▶ _YOUR INSTRUCTIONS_
Nothing should be left out. Give all the data again exactly as written.

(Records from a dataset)

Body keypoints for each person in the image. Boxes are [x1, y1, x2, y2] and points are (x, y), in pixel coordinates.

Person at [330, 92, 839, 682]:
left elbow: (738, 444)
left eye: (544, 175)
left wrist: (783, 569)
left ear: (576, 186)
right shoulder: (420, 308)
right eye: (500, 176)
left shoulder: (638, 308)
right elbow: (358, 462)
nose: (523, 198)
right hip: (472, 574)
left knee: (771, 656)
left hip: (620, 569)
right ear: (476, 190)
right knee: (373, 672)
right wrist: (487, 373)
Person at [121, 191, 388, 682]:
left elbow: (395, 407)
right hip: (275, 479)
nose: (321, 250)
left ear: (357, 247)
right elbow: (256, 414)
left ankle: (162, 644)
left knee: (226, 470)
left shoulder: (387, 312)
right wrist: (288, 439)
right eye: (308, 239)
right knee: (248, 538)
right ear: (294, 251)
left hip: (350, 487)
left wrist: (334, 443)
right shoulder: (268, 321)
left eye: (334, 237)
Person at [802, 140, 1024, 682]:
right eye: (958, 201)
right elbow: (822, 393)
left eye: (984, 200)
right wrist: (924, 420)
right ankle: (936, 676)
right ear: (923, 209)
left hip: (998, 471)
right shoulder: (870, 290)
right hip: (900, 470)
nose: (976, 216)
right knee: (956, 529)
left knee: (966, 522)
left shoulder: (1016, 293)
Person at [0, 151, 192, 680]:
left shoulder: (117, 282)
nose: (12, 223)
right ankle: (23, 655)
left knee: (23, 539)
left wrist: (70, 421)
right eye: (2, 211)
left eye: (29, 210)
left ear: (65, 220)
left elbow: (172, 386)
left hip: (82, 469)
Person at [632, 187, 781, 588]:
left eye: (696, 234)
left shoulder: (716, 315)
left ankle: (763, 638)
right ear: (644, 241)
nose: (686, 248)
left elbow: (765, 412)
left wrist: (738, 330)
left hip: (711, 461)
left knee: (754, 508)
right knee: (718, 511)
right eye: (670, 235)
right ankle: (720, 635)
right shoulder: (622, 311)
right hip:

▶ _RESPONSE BELOW_
Body keypoints for each person in the image. Boxes are [x1, y1, x2, y2] and points are (x, y), in pixel coordinates.

Person at [330, 92, 839, 682]:
left elbow: (738, 444)
left eye: (544, 175)
left wrist: (783, 569)
left ear: (576, 186)
right shoulder: (420, 308)
right eye: (500, 176)
left shoulder: (638, 308)
right elbow: (358, 462)
nose: (523, 198)
right hip: (472, 574)
left knee: (771, 656)
left hip: (620, 569)
right ear: (476, 190)
right knee: (373, 672)
right wrist: (487, 373)
Person at [121, 191, 388, 682]:
left elbow: (395, 407)
right hip: (275, 479)
nose: (321, 250)
left ear: (357, 247)
right elbow: (256, 414)
left ankle: (162, 644)
left knee: (226, 470)
left shoulder: (387, 312)
right wrist: (288, 439)
right eye: (308, 239)
right knee: (248, 538)
right ear: (294, 251)
left hip: (350, 487)
left wrist: (334, 443)
right shoulder: (268, 321)
left eye: (334, 237)
Person at [802, 140, 1024, 682]:
right eye: (958, 201)
right elbow: (822, 393)
left eye: (984, 200)
right wrist: (924, 420)
right ankle: (936, 676)
right ear: (923, 209)
left hip: (998, 471)
right shoulder: (870, 290)
right hip: (900, 470)
nose: (976, 216)
right knee: (956, 529)
left knee: (966, 522)
left shoulder: (1016, 293)
Person at [0, 151, 192, 680]:
left shoulder: (117, 282)
nose: (12, 223)
right ankle: (23, 655)
left knee: (23, 539)
left wrist: (70, 421)
right eye: (2, 211)
left eye: (29, 210)
left ear: (65, 220)
left elbow: (172, 386)
left hip: (82, 469)
Person at [632, 187, 781, 588]:
left eye: (696, 234)
left shoulder: (716, 315)
left ankle: (763, 638)
right ear: (644, 241)
nose: (686, 248)
left elbow: (765, 412)
left wrist: (738, 330)
left hip: (711, 461)
left knee: (754, 508)
right knee: (718, 511)
right eye: (670, 235)
right ankle: (720, 635)
right shoulder: (622, 311)
right hip:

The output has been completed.